##### SOURCE MATERIAL

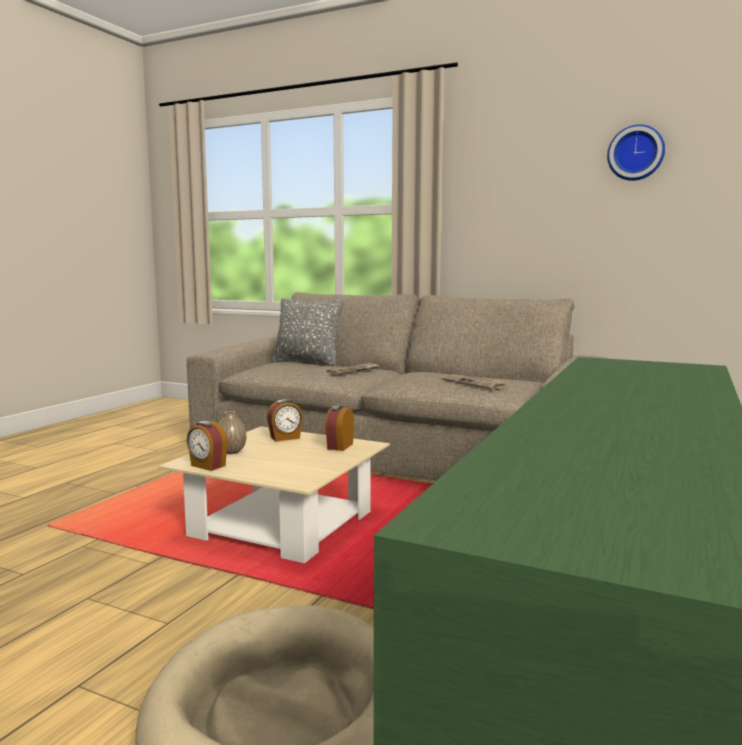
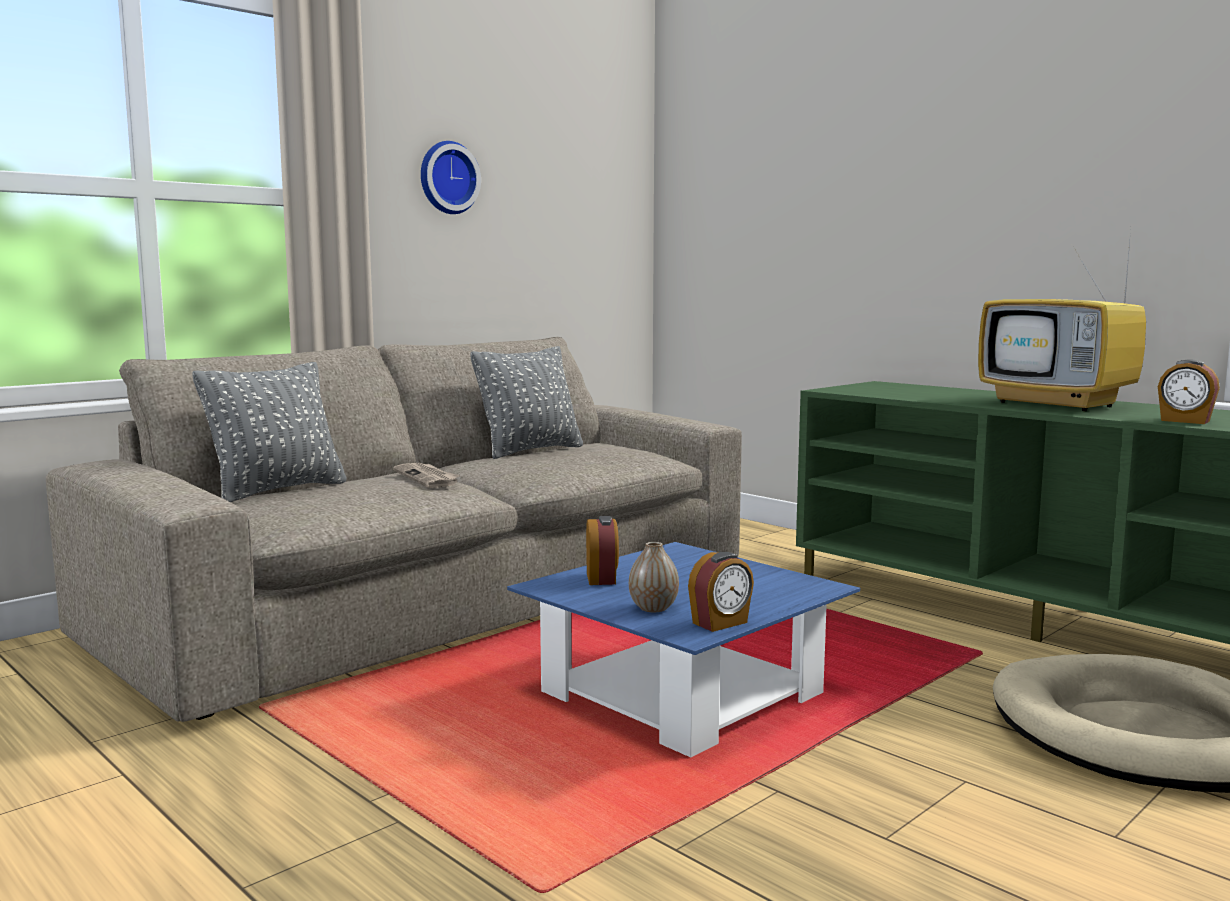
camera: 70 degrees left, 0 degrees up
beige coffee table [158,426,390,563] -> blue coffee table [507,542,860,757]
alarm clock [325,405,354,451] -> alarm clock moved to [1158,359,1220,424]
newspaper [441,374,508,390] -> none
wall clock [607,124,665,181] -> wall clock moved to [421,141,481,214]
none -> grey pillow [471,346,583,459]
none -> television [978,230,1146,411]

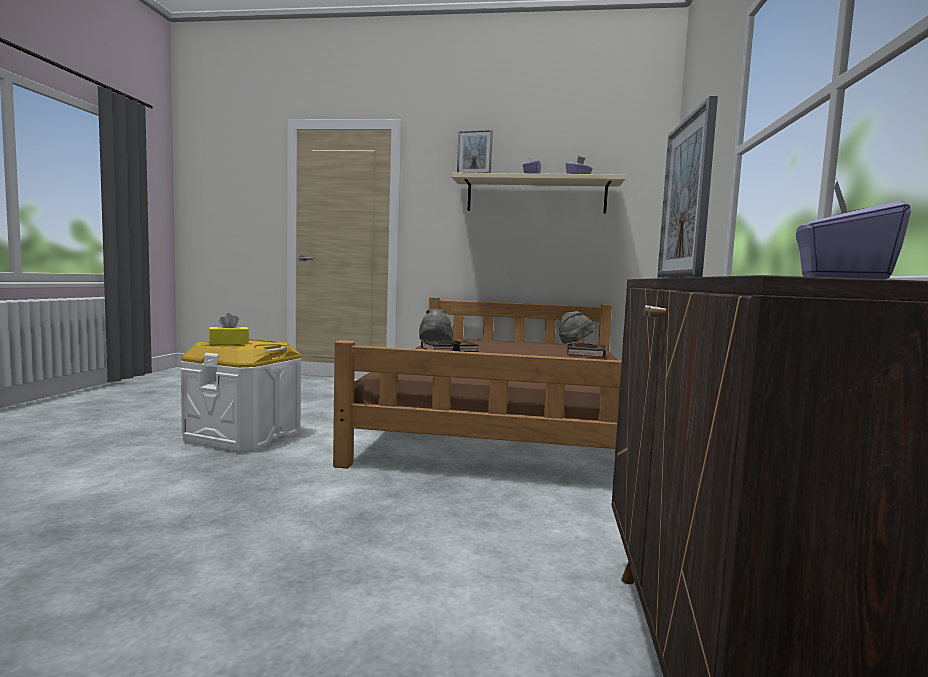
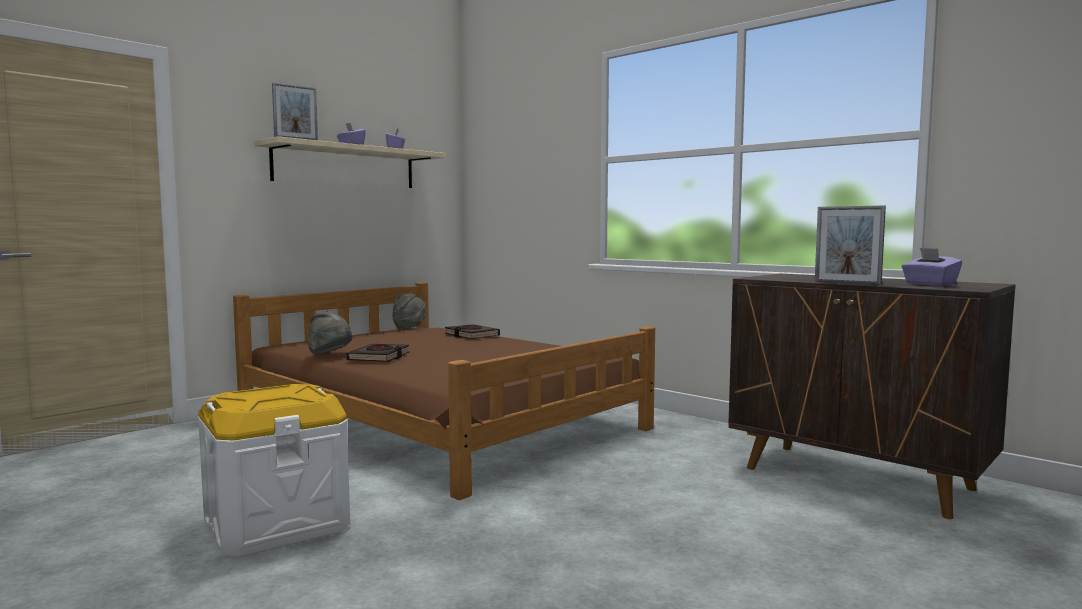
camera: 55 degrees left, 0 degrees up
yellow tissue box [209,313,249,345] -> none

##########

» EXERCISE AIM
From the entries above, write out every line without a single change, skipping the images.

» TASK OUTPUT
camera: 70 degrees left, 0 degrees up
beige coffee table [158,426,390,563] -> blue coffee table [507,542,860,757]
alarm clock [325,405,354,451] -> alarm clock moved to [1158,359,1220,424]
newspaper [441,374,508,390] -> none
wall clock [607,124,665,181] -> wall clock moved to [421,141,481,214]
none -> grey pillow [471,346,583,459]
none -> television [978,230,1146,411]

camera: 55 degrees left, 0 degrees up
yellow tissue box [209,313,249,345] -> none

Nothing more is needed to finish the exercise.